Question: Suppose that we use double hashing to resolve collisions; that is, we use the hash function $ h(k, i) = (h_1(k) + ih_2(k)) \bmod{m} $. Show that the probe sequence $<h(k, 0), h(k, 1), \cdots , h(k, m – 1)>$ is a permutation of the slot sequence $(0, 1, … , m-1)$ if and only if $h_2(k) $ is relatively prime to $m$. (Hint: See Greatest Common Divisor (GCD)).
Double hash function uses two hash functions, given that $h(k, i) = (h_i(k) + ih_2(k)) \bmod{m} $, such that integer $i$ is $i=0, \cdots, m-1$ when we probe in case of collision, so we start first with $i=0$, if there is a collision, then $i=1$ and so on until we find an empty slot.

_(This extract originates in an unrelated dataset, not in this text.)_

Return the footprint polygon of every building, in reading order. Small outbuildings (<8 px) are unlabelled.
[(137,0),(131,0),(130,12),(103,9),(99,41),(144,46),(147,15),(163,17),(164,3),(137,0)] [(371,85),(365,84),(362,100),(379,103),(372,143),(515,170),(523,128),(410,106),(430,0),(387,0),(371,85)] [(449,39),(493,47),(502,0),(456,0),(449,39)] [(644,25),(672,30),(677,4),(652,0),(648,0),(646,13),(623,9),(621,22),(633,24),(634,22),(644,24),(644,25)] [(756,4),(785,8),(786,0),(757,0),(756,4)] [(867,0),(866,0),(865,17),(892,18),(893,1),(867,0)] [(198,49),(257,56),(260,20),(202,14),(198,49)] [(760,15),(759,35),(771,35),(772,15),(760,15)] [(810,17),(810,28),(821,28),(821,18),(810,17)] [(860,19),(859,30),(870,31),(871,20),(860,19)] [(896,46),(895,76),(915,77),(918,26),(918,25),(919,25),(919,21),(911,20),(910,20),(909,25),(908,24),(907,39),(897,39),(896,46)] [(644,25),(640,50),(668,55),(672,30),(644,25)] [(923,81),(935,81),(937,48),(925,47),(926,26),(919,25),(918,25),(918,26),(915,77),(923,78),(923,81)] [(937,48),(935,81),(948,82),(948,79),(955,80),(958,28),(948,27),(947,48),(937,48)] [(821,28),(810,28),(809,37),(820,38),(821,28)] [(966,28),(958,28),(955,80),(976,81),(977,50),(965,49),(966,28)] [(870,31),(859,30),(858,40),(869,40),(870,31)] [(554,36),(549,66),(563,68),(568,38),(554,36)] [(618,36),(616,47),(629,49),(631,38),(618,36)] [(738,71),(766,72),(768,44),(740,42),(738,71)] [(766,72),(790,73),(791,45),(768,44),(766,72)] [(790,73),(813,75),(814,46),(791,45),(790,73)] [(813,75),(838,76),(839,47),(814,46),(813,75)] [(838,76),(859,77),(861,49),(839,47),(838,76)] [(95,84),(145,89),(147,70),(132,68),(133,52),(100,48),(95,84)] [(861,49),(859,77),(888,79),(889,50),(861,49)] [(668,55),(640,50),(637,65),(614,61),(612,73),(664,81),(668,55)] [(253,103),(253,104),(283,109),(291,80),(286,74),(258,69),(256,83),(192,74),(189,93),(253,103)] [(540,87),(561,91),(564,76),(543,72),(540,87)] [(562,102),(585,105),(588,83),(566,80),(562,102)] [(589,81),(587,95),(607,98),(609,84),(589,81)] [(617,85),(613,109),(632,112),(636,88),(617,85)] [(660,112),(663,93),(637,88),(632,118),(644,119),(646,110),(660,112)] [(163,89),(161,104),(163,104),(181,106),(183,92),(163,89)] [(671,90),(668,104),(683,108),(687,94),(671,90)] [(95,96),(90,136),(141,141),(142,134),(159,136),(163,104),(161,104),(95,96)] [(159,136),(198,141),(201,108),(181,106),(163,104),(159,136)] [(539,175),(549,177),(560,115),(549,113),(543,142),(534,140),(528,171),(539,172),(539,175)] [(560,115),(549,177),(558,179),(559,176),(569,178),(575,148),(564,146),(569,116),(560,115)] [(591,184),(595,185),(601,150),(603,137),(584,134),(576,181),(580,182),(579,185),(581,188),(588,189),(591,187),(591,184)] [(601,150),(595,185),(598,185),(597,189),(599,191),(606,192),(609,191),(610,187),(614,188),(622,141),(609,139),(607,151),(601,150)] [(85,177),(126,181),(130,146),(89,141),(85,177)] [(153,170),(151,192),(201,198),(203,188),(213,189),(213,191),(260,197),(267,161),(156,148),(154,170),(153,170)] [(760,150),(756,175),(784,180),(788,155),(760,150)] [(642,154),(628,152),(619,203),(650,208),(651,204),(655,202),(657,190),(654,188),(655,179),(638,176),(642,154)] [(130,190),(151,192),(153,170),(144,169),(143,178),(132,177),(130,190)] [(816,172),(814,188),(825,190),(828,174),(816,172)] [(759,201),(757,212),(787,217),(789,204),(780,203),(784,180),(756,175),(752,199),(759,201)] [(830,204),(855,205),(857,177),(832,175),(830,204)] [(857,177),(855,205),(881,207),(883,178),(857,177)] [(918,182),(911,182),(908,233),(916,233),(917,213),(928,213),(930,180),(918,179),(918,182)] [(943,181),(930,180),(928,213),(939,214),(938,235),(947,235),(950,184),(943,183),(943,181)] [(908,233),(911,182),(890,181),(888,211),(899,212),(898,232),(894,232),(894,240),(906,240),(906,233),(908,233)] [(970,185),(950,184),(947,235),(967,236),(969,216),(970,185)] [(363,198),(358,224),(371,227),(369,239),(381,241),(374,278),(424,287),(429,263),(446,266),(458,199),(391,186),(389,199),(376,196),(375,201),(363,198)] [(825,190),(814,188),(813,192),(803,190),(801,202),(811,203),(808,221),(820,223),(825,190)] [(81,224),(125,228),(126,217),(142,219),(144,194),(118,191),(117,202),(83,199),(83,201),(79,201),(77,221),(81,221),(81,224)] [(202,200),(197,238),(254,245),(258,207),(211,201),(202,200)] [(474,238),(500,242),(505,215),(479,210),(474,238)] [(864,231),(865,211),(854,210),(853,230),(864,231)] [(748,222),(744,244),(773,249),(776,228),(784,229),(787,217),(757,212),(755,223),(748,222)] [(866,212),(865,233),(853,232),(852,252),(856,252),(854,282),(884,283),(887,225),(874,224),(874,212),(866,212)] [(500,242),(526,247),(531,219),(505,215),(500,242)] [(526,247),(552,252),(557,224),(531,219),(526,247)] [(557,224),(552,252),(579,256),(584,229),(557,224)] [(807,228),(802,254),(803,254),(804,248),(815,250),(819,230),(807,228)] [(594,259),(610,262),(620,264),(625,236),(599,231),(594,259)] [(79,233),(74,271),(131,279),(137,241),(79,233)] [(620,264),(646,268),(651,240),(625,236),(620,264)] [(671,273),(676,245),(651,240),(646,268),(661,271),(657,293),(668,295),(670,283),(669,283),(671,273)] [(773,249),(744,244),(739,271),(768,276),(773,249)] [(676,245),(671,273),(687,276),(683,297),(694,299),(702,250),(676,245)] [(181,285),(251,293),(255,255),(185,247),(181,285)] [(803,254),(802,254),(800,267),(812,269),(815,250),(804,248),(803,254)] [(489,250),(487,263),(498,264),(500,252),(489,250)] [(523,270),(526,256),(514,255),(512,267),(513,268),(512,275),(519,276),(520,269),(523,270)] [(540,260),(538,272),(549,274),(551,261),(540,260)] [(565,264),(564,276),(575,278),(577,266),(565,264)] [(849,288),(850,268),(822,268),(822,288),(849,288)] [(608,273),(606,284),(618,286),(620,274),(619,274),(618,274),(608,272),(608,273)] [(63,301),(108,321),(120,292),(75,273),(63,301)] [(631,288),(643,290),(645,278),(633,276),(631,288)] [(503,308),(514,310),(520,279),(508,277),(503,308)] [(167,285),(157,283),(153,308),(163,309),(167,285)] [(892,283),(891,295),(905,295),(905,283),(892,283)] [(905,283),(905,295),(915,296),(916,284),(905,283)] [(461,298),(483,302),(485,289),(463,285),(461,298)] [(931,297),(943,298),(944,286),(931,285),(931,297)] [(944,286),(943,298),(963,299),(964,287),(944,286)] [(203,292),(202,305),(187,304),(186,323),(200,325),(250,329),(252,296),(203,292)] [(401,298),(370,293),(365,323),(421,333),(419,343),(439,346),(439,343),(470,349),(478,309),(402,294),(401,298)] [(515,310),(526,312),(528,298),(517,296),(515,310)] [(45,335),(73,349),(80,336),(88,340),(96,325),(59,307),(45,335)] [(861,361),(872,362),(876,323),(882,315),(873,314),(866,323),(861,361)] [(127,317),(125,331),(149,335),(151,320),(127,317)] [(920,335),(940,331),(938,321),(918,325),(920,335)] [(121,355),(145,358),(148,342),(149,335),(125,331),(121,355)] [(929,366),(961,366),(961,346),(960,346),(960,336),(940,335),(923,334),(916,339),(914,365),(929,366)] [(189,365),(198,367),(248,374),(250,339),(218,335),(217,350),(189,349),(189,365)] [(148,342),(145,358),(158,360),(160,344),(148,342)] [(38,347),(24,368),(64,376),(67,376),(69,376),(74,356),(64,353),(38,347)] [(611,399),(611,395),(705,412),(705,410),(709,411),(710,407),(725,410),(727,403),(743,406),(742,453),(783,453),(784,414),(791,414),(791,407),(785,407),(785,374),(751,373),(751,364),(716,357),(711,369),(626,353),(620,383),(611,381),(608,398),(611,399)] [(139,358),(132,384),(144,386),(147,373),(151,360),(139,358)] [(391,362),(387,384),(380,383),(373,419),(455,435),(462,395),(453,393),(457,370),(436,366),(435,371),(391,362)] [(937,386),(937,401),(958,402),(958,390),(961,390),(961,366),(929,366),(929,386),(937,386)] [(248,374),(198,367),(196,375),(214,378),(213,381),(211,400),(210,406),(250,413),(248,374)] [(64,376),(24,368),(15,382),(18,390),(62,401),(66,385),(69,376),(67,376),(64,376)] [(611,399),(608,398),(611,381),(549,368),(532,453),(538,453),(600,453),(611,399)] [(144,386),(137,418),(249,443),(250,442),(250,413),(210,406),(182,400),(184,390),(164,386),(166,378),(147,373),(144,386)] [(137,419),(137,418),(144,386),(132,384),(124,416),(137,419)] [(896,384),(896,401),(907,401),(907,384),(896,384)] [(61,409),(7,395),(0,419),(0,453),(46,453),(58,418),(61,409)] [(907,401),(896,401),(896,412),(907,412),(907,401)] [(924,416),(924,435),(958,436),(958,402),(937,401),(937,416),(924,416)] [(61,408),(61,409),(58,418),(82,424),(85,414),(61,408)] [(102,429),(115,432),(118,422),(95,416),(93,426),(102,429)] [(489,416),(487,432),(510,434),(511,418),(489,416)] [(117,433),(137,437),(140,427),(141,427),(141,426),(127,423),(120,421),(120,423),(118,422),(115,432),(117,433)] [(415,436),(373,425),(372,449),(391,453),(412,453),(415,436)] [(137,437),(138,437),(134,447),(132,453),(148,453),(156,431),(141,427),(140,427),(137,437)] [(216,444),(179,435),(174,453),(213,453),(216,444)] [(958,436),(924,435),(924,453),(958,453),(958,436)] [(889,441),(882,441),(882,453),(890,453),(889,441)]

They key $k \in \mathbb{Z}$.
Attempt: Relatively prime and co-prime is same thing. So if $h_2(k) $ is relatively prime to $m$, then their $gcd(h_2(k), m) = 1$. So, if $h_2(k)$ is always co-prime to each other, we can see we always get a number between $h_2(k) \bmod{m}$ that is in slots $(0, \cdots, m-1)$. If $h_2(k) $ is not relatively prime to $m$, then for the probe sequence $<h(k, 0), h(k, 1), \cdots , h(k, m – 1)>$, we might get two elements in the probe sequence that are identical to each other. This is how I approached it, so I am not sure how that will prove that $<h(k, 0), h(k, 1), \cdots , h(k, m – 1)>$ is a permutation of $(0, 1, … , m-1)$ anyway.
Best Answer
It seems that what you want is to show that $$ \{a+bk\bmod m:0\le k\lt m\}\tag1 $$ goes through all $m$ residue classes mod $m$ if and only if $(b,m)=1$.
$\boldsymbol{(b,m)=1\implies}$ Covering All Residue Classes $\boldsymbol{\bmod{m}}$
If $(b,m)=1$, then Bezout's Identity says there are $x,y\in\mathbb{Z}$ so that $$ bx+my=1\tag2 $$ In this case, $x$ is the inverse of $b$ mod $m$. Thus, for any $c$, if we let $k=x(c-a)$, we have $$ \begin{align} a+bk &=a+b(x(c-a))\tag{3a}\\ &=a+(bx)(c-a)\tag{3b}\\ &\equiv a+(c-a)&\pmod{m}\tag{3c}\\ &=c\tag{3d} \end{align} $$ That is, $(1)$ goes through all residue classes mod $m$. That is, $a+bk$ is a surjection from the residue classes mod $m$ to the residue classes mod $m$, and a surjection from a finite set to itself is a permutation.
Covering All Residue Classes $\boldsymbol{\bmod{m}\implies(b,m)=1}$
Suppose we want $$ a+bk\equiv a+1\pmod{m}\tag4 $$ $(4)$ says that there is an $x\in\mathbb{Z}$ so that $$ bk+xm=1\tag5 $$ and $(5)$ says that $(b,m)=1$.